April 20, 2009

Month Thirty-Four

Holy Smokes Batman, you are just about 3 years old! When people ask me now how old you are, I'm stumbling between 'two' and 'almost three.' It's not that I want you to be older any sooner, but to say two when you can hold a conversation with an adult, or kid, or dog, flower, computer screen.... it just doesn't do the extent of your development justice. But you aren't three yet, and I want to savor this beautiful time when I am still the center of your world.

When Papa wakes you up in the morning, you two go downstairs and exercise. He bought some video that he wants to get fit to, and since you two are up an hour earlier than the baby and I (for now) it's wonderful to see you two spending time together. And it's nice to sleep in too. I just bought a tumbling mat too, and you are having a great time exercising on it, jumping from color block to color block, and tomorrow, I'm sure, you'll realize you can do your gymnastics rolls on it, and I'll have to move your sister out of the way so you can stretch your gangly little limbs out.

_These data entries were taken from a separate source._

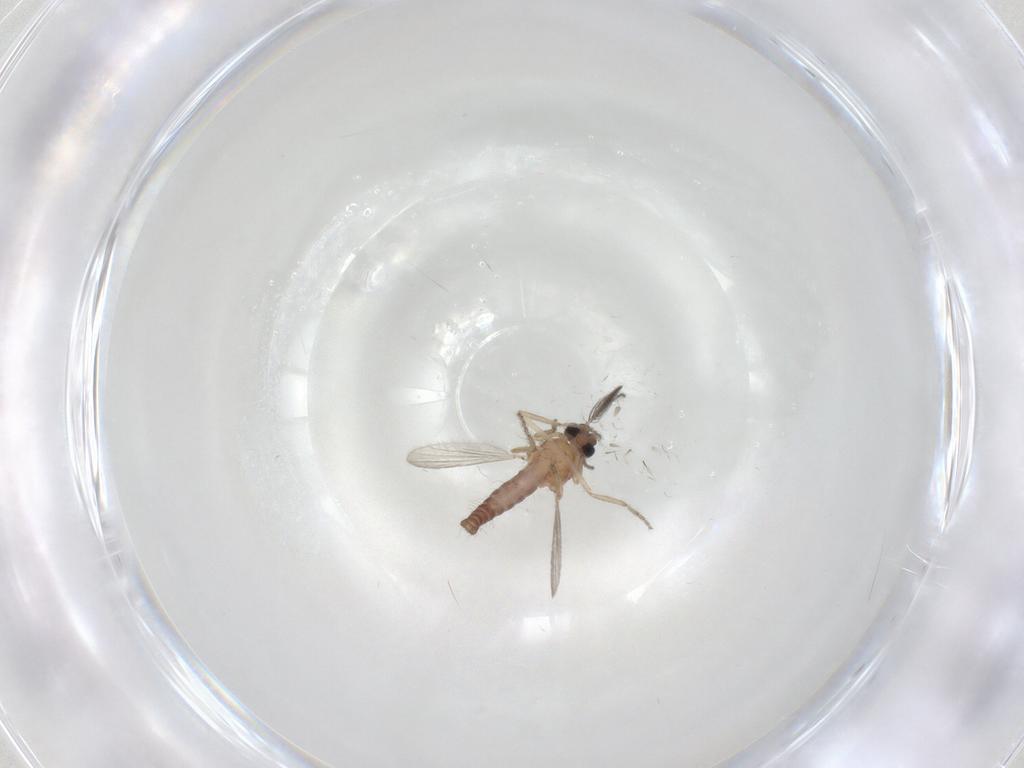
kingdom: Animalia
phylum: Arthropoda
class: Insecta
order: Diptera
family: Ceratopogonidae
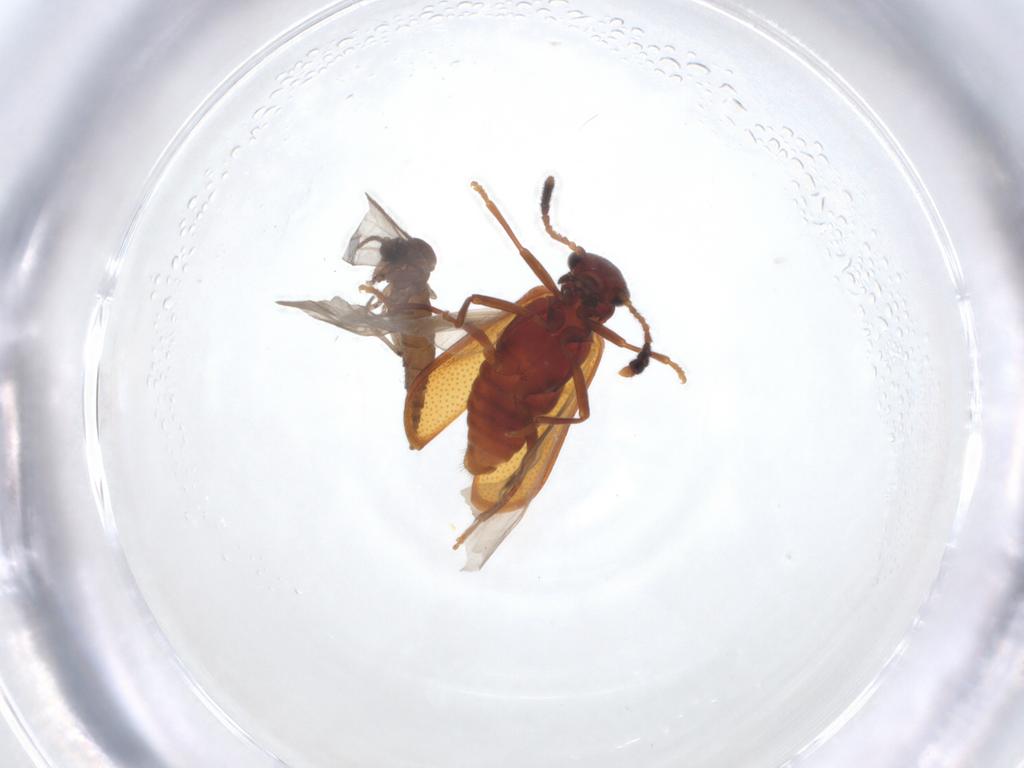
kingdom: Animalia
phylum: Arthropoda
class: Insecta
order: Diptera
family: Sciaridae
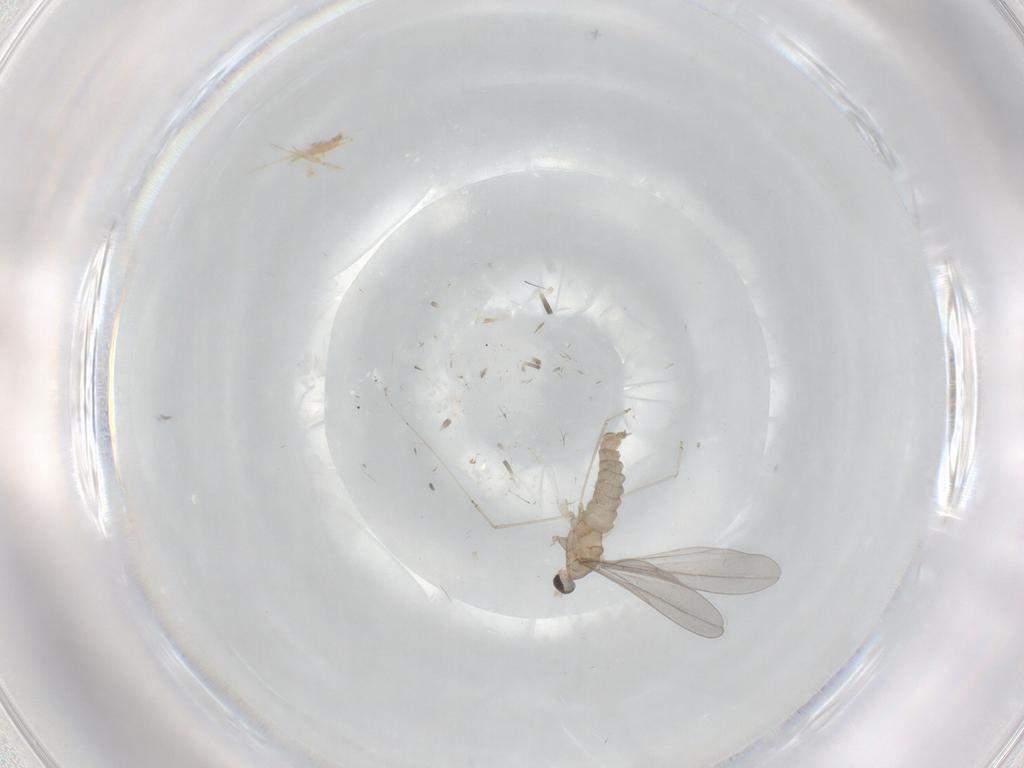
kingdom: Animalia
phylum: Arthropoda
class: Insecta
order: Diptera
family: Cecidomyiidae
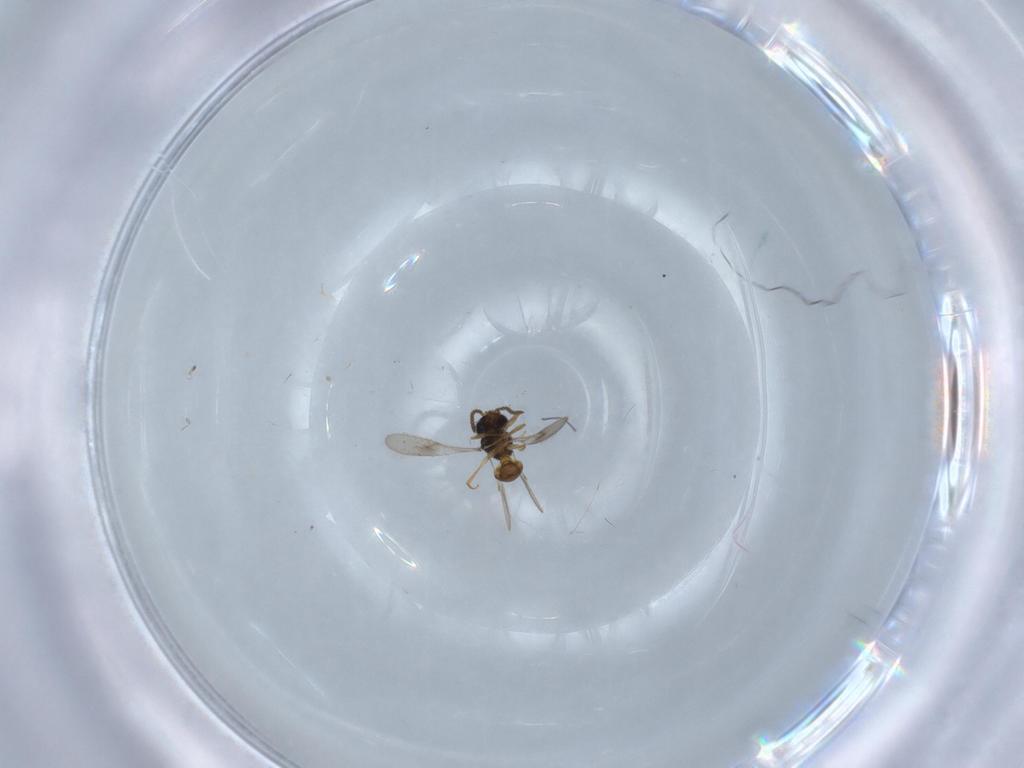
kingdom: Animalia
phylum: Arthropoda
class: Insecta
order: Hymenoptera
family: Scelionidae
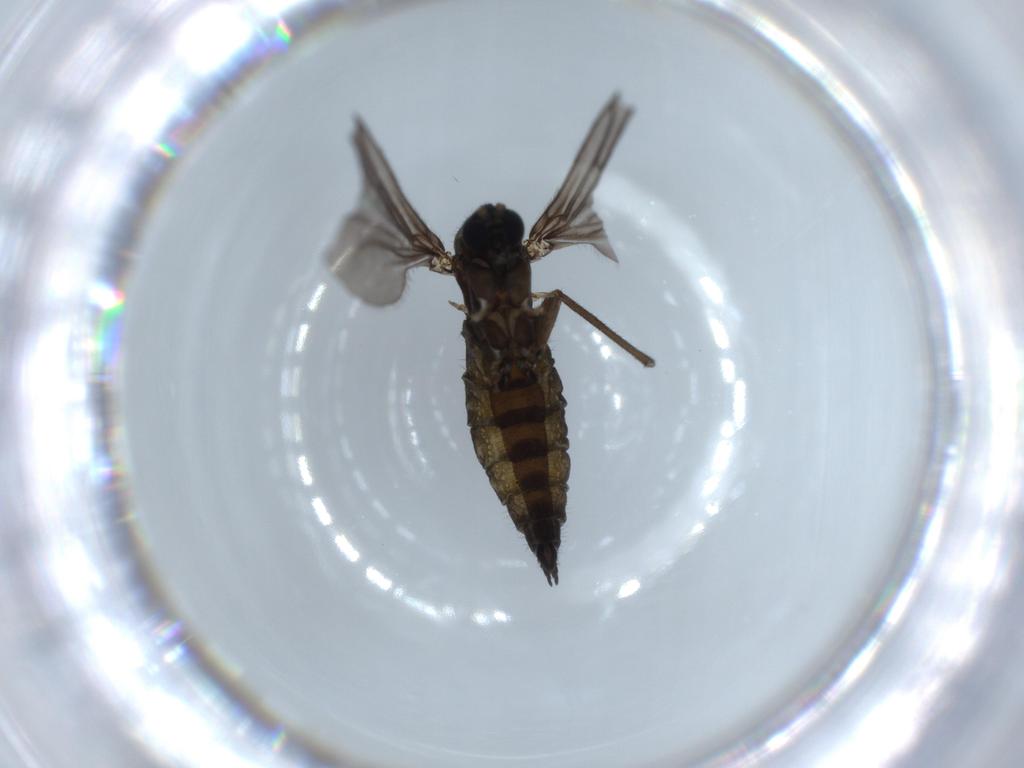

Since I am going back to work in less than a month, we've been looking at a lot of day cares for you and your sister. I'm satisfied with the arrangement of your Nana, Papa and I each having you guys for a day each week, and you having two days away. It's going to break my heart to see someone else spending so much time with you, but I know you will thrive with the social interactions with your peers (and hopefully start on the potty training as well) and you two will be together. Plus, I'll still be able to see you guys at lunch each day, at least for a while. It is so hard to feel like I have no choice-again-but to go back to work. So my wish for you is that you have a choice to work or stay home if you decide to have children. Some people love their careers, some people love their lifestyles, I just wish I could work part-time and be home as much as possible while you two are young, but I know God has a plan and this is what is supposed to happen right now.

You and Jackson had a fun day riding horses a couple weeks back and whenever I mention him or Ms Ally, you go off on this tangent about the horses and the pig and everything we did that day and I'm realizing more and more it's the little things with you. Some kids may want a huge production, but you just want something different from everyday life. I promise that when your sister is a bit bigger, we're going to go on all those adventures I dreamed about when I was pregnant with you. We're going to travel, and go on road trips, and camping and fishing and see the snow. I promise to introduce you to every new type of food I can imagine and take you to Mexico to eat real tortas, and to New York so I can see it for the first time with you. We'll gaze at the Grand Canyon, hike through Yosemite, and search for bears at Yellow Stone. I promise that no matter what else happens in life I will always be there for you. I will never leave you, I will always be your biggest fan, and I will go to the ends of the universe and back, or just flag down the ice cream truck on a sweltering summer day, all just to see your smile.

I love you Angel,
Mama (Mom)

2 comments:

Anonymous said...

Makes a grandmother cry with joy!
Hopefully I get to spend lots of those moments with you all too.